Les soirées dans les bars qui se terminent dans les boites qui se terminent toutes de la même façon parce qu’il est toujours plus agréable de se réveiller seule quand on a beaucoup bu la veille. Les rapports sexuels sous plastique. Même s’il fait la gueule, même s’il dit que c’est un garçon sérieux, que c’est moins bien avec et c’est vrai que c’est moins bien mais il ne faut pas déconner avec ça car un jour ce sera le bon, celui qu’on n’osait plus attendre depuis tant d’années, et on aura des enfants, et on sera heureux comme dans les livres d’avant, et il faut que leur mère ait une espérance de vie correcte à défaut d’apprécier sa vie dans ce monde. Et puis ça les empêche de jouir trop vite les capotes. Que des avantages. Et surtout les choisir soi-même nos compagnons d’une nuit. Les mecs le savent que nous avons le pouvoir, ils n’osent plus rien si ce n’est dans la foule. Les mains au cul dans le métro. Le machisme ordinaire et omniprésent. Nous ne nous indignons plus, nous avons mieux à faire. Trouver un bon dentiste, un bon gynéco, un bon généraliste, une bonne mutuelle. Un frottis annuel. Détartrage tous les deux ans.
Rencontrer un jour la bonne personne. Par hasard. Ne pas coucher de suite mais y penser et s’en masturber toutes les nuits précédant l’acte. L’homme de sa vie. Et tant pis pour la niaiserie de l’expression…

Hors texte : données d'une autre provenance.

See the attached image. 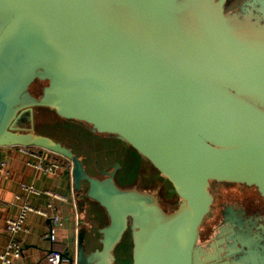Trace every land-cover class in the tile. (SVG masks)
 Listing matches in <instances>:
<instances>
[{"label": "water", "instance_id": "1", "mask_svg": "<svg viewBox=\"0 0 264 264\" xmlns=\"http://www.w3.org/2000/svg\"><path fill=\"white\" fill-rule=\"evenodd\" d=\"M238 7L0 0V165L7 148L65 158L81 209L90 201L107 216L100 249L87 253L80 230L73 264H114L128 235L130 264H251L236 257L245 253L233 207L208 250L198 247L214 185L264 200V25L238 21ZM40 110L132 149L168 181L176 209L165 210L161 191L120 186L119 164L90 175L68 144L38 131Z\"/></svg>", "mask_w": 264, "mask_h": 264}, {"label": "crops", "instance_id": "2", "mask_svg": "<svg viewBox=\"0 0 264 264\" xmlns=\"http://www.w3.org/2000/svg\"><path fill=\"white\" fill-rule=\"evenodd\" d=\"M80 140V146H71L84 162L87 172L95 176L99 172V166L108 167L111 162H119L122 166L117 177V182L122 187H131L147 183V172L142 168V158L125 144L115 140H107L93 134L89 128ZM90 137L97 139L95 142ZM100 141H104L101 143ZM2 162L0 165V255L6 253L8 236L6 228L10 220L18 218L21 213V200L25 192L23 187L35 185L41 192L40 196H32L30 201L35 207L48 209L50 203L55 209H50L48 217L31 213L28 215L23 229L18 232V238L25 243L23 255L12 260L10 264H50L48 256L51 249L69 251L72 259L77 257L78 235L81 229H86L85 248L87 253L100 249L103 235L100 230L107 223V216L99 205L87 201L85 209H81L82 201L74 193L72 183V163L61 158V167L49 174H45L33 165L34 159L24 154L20 148H7L2 150ZM47 156V155H46ZM99 165V166H98ZM235 189L238 192H246L244 187L233 188L231 185H219L217 193ZM236 191V190H235ZM214 193V192H213ZM217 193L215 198L217 199ZM58 194L61 197H54ZM239 207V206H237ZM222 204L213 208L212 215L204 222L200 235L205 240L210 234L216 217L221 214ZM242 212V209L237 208ZM61 216L63 223L58 228L56 242L50 243L46 238V232L52 226V217ZM127 245H121L116 251L114 264H130L129 249ZM0 264L2 260L0 258Z\"/></svg>", "mask_w": 264, "mask_h": 264}, {"label": "flooded vegetation", "instance_id": "3", "mask_svg": "<svg viewBox=\"0 0 264 264\" xmlns=\"http://www.w3.org/2000/svg\"><path fill=\"white\" fill-rule=\"evenodd\" d=\"M234 14L237 16V20L248 24V23H254L255 26H258L259 24L264 25V0H244L243 3L239 4V7L236 9ZM234 15L231 14L229 17H233ZM46 85L45 82H38L35 83L32 86V93H42L43 87ZM83 130L89 128L82 127ZM90 129V128H89ZM91 130V129H90ZM100 136L101 138L107 139V140H113L115 142V139L111 138L109 135H101L96 134ZM70 146V145H69ZM71 147V146H70ZM111 164L106 168L99 166V172L95 176H101V170H112L113 166L115 164L121 165L119 162L116 161H110ZM148 162L142 158V168L147 167ZM122 167V166H121ZM122 169V168H121ZM121 171L118 172L117 177ZM148 176H147V183L134 185L137 186L140 189L154 191L152 189H148ZM225 185V184H223ZM233 188L240 187L241 185H231ZM243 187V186H241ZM245 188V187H244ZM246 192H244L243 195L239 196L241 192H239L238 196H232L233 194L237 193L238 191H231V192H221V200L219 201V204L221 205L222 201H227L231 207H233L235 210L236 208L242 209V212L238 210L240 213L241 221L239 225L235 226L237 230L242 228V237H243V251L245 253L241 254L239 256H236L237 258L244 257V261H248L251 264H264V206H262L261 202L258 200V197H255L252 200L245 201L244 197L248 195H252L250 193V190L253 188H245ZM234 198V199H233ZM217 199L218 194H217ZM215 200V202L217 201ZM258 203L260 206V209H255L252 207V204ZM262 203L264 204V200L262 199ZM239 206V207H237ZM246 206V207H245ZM230 208V207H228ZM254 208V209H253ZM257 210V211H253ZM227 209L223 208L221 210V214L216 217L215 223L210 230V234L208 238L205 240L204 235H200L199 241H198V247L201 249L208 250V245L210 246L212 242H214L216 239L215 237H211V234L213 233V229H216L217 227L223 228L224 224L229 220L228 214H226ZM237 211V210H236ZM234 225V224H233ZM216 233H214L215 235ZM248 243L252 247H248L246 245ZM233 262V261H232ZM233 264V263H232Z\"/></svg>", "mask_w": 264, "mask_h": 264}, {"label": "built area", "instance_id": "4", "mask_svg": "<svg viewBox=\"0 0 264 264\" xmlns=\"http://www.w3.org/2000/svg\"><path fill=\"white\" fill-rule=\"evenodd\" d=\"M20 150L34 159L33 165L45 174L54 172L61 167V157L55 154L30 148H20ZM23 189L25 193L19 196L22 204L21 213L18 218L10 220L6 228L8 236L7 250L6 253L0 255L3 264H10L12 260L20 258L23 255L25 243L18 238V232L23 229L28 215L34 213L43 217H48L50 209H55L52 203L49 204L48 209H41L32 204L30 201L31 197L40 196L41 194L35 185L24 186ZM52 195L56 198L61 197L58 194ZM62 223L63 218L61 216L57 215L52 217V226L45 234V238L50 243L54 244L56 242L57 231ZM48 261L50 264H73V259L70 255L67 256L63 251L54 250L53 248L48 256Z\"/></svg>", "mask_w": 264, "mask_h": 264}, {"label": "rangeland", "instance_id": "5", "mask_svg": "<svg viewBox=\"0 0 264 264\" xmlns=\"http://www.w3.org/2000/svg\"><path fill=\"white\" fill-rule=\"evenodd\" d=\"M243 2L244 0H239V4ZM39 113L41 116L37 119L38 131L49 134L53 136L56 140L66 143L70 146H75V147L80 146V140L83 139L86 134V131H84L82 127H87V125H82L77 122L76 123L67 122L64 119L59 118L50 110H40ZM90 139L94 140L95 142L97 141V139L93 137H90ZM100 143L102 146V143H104V141H100ZM145 169L148 176V184H147L148 189L161 191L163 207L165 208L166 211L173 212L178 205V199L174 195L170 184L159 173H157L156 170L149 163L147 164V167H145ZM217 189L218 186L214 185L213 192L215 194L217 193ZM235 190L238 191L237 189ZM250 193H252V195L250 194L244 197L246 202L248 200L254 199L255 197H258V200L261 202L262 206H264V204L262 203V198L260 197L256 189L253 188L252 190H250ZM217 194L219 199H217V201L215 202L214 208L220 207L219 201L221 200V192L218 191ZM243 194L244 192H242L240 195L239 192H237L232 196H238V195L241 196ZM221 204L222 207L225 209H229L228 207L231 208V206L227 201H222ZM252 207H254L255 209H260L258 203L252 204ZM236 210L235 211L240 216V213L238 212L237 208ZM253 211L255 212L257 210H253ZM124 243L130 246L131 243L130 235L126 237Z\"/></svg>", "mask_w": 264, "mask_h": 264}]
</instances>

Un enfant, une péridurale. Choisir le prénom. Allaitement ou biberon ? Partir en province ou en banlieue. Acheter une maison. S’occuper du jardin. Se lier d’amitié avec les voisins. Changer de vie du début à la fin. Mais se dire qu’au fond, on reste fidèle à soi-même. On n’a rien trahi. Apprendre le calendrier des légumes. Tondre la pelouse. Faire des confitures. Prendre un abonnement au club de gym. Muscler ses fesses, ses abdominaux. Parler régime ou faits divers avec les femmes du voisinage. Parler éducation avec les jeunes mères. Trouver une personne de confiance à qui l’on peut tout dire. Les changements dans le couple depuis l’arrivée de l’enfant. Les premiers rapports sexuels après l’accouchement. Se sentir parfois étrangère à son propre corps. Être surprise par ses réactions. Les moments où on en a marre. Du mari, de l’enfant, de la maison. On n’imaginait pas ça comme ça, on croyait mieux se connaître. On s’était renseignée bien sûr mais quand même, un enfant ça change tout, c’est de la folie. La fatigue les premiers mois. Et encore, j’ai de la chance, elle fait presque toutes ses nuits. Trouver une nourrice parce qu’il faudra bientôt reprendre le travail. S’organiser davantage. Ça passe tellement vite en même temps. Se faire peur avec la mort subite du nourrisson. C’est arrivé à une tante, ça doit être affreux. Je n’ose même pas imaginer. Les premières semaines, aller à tour de rôle dans la chambre de la petite vérifier qu’elle respire encore et se dire qu’on est bête mais c’est plus fort que nous, et se rendormir avec le sourire pour être réveillée une demi-heure plus tard parce qu’elle a faim, parce qu’elle a mal au ventre, parce qu’elle a fait un cauchemar ou pour une toute autre raison mais on ne peut que supposer, la prendre dans ses bras, contre soi, attendre qu’elle aille mieux mais ça nous fait mal quand elle pleure, on s’en veut de ne pas savoir quoi faire pour l’aider, on se déteste et puis ça passe.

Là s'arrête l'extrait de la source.